Thia, meanwhile, is everything that a Victorian lady shouldn’t be. Outspoken, strong-willed and a champion of feminist issues long before they came to the fore of most people’s minds. Muir also deals with issues of class at Thia’s country estate, Huntingley, in the English countryside. As readers, we see into the lives of both the upper classes and the army of downstairs staff that make their life of ease and leisure possible, with the eternal appeal created by the tension between the two.
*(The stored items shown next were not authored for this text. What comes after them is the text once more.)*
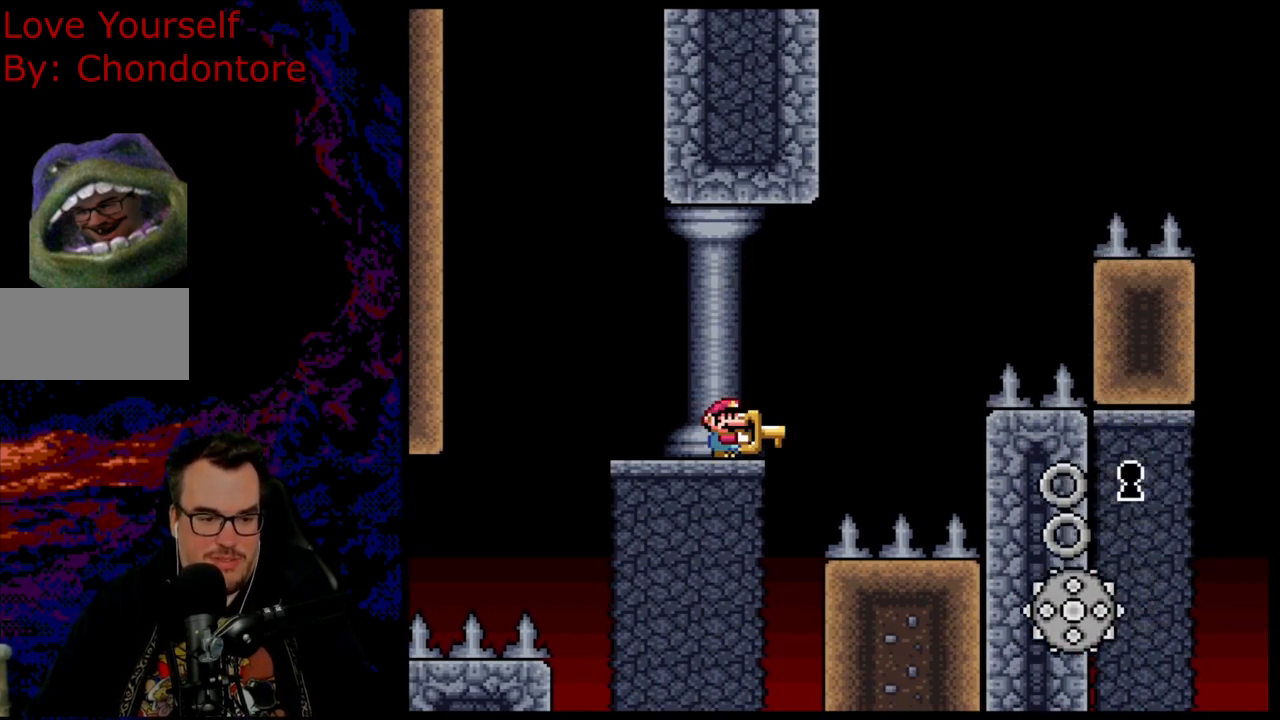
{"buttons": ["Y", "DPAD_UP"], "events": [[67, "DPAD_UP", "down"]]}
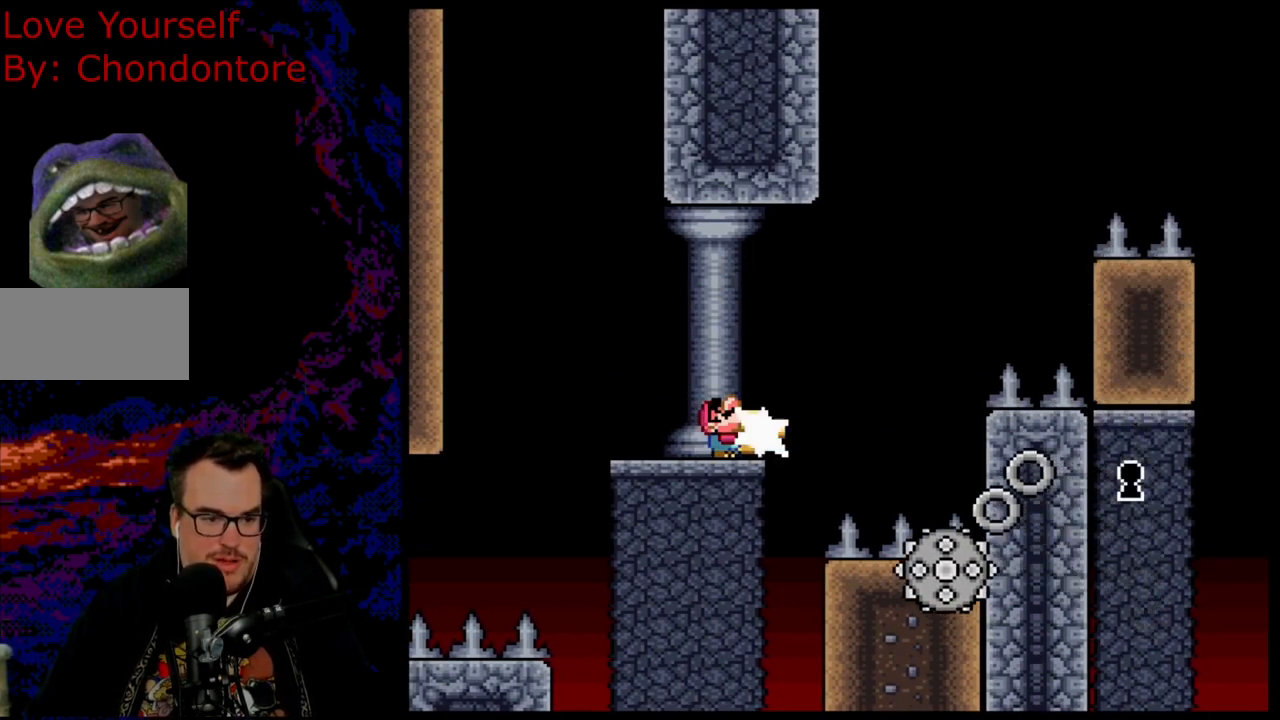
{"buttons": ["A", "X", "DPAD_RIGHT"], "events": [[33, "Y", "up"], [183, "X", "down"], [217, "DPAD_RIGHT", "down"], [250, "DPAD_UP", "up"], [267, "A", "down"]]}
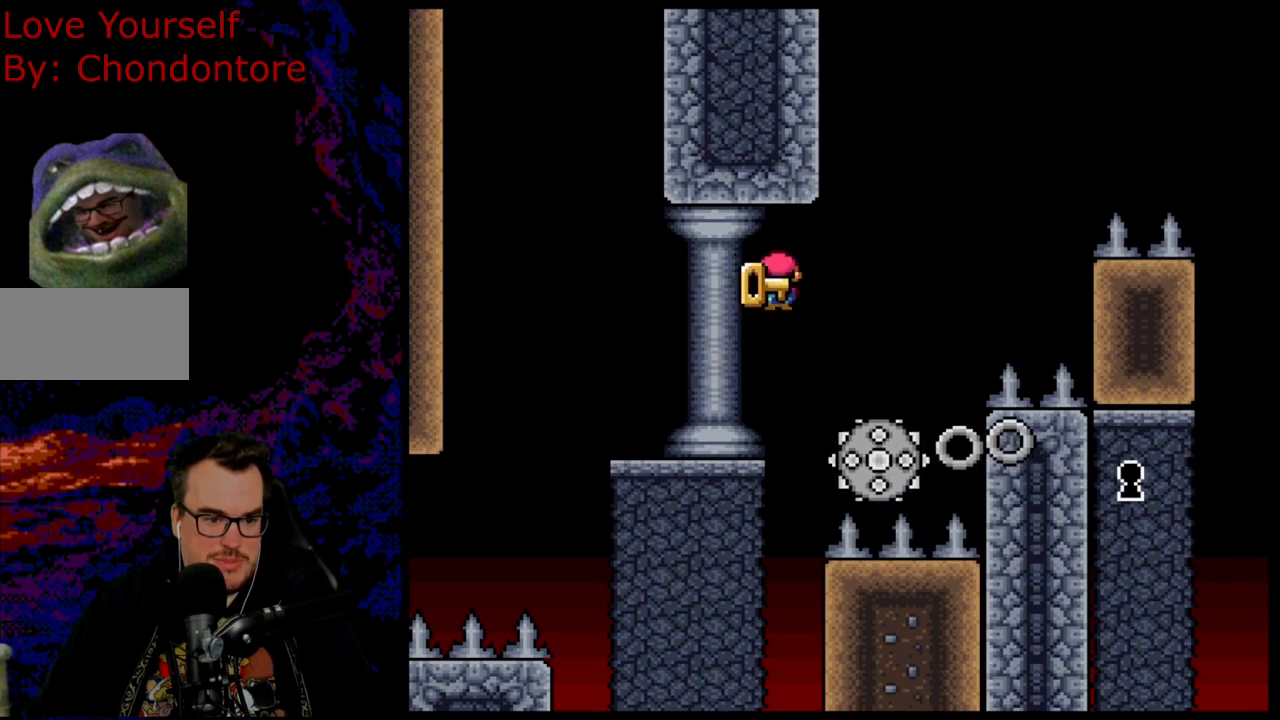
{"buttons": ["A", "X", "DPAD_RIGHT"], "events": [[217, "DPAD_LEFT", "down"], [217, "DPAD_RIGHT", "up"], [217, "DPAD_UP", "down"], [233, "DPAD_UP", "up"], [367, "DPAD_LEFT", "up"], [450, "DPAD_RIGHT", "down"]]}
Back in Patagonia, although there is a hint of romantic tension from the moment that Thia meets mysterious Welsh stranger Euan, The Condor’s Feather is definitely more adventure travel story than it is pure romance novel. Although Muir makes us wait until the dying pages to give up Euan’s dark secrets, the real twist is not the revelation of his past at all, but rather his relationship with Thia. Without wanting to spoil the ending, it’s worth mentioning that for a book that could stray dangerously close to swooning Victorian damsels falling at the feet of strong, silent cowboys, Muir deftly sidesteps these clichés and serves up an ending full of promise and free of stereotype.
The Condor’s Feather is an easy and relatively quick read that canters through grasslands, mountains and rivers, mixing cowboys and indians, criminals and turn-of-the-century aristocrats. All in all, a great piece of Patagonia holiday fiction!
Read The Condor’s Feather if...
•You’re a regular viewer of Downton Abbey.
•You’re planning to go horseback riding in Patagonia.
•You’d like to know more about Patagonia’s turbulent past.
The Condor's Feather is available as an e-book for in paperback.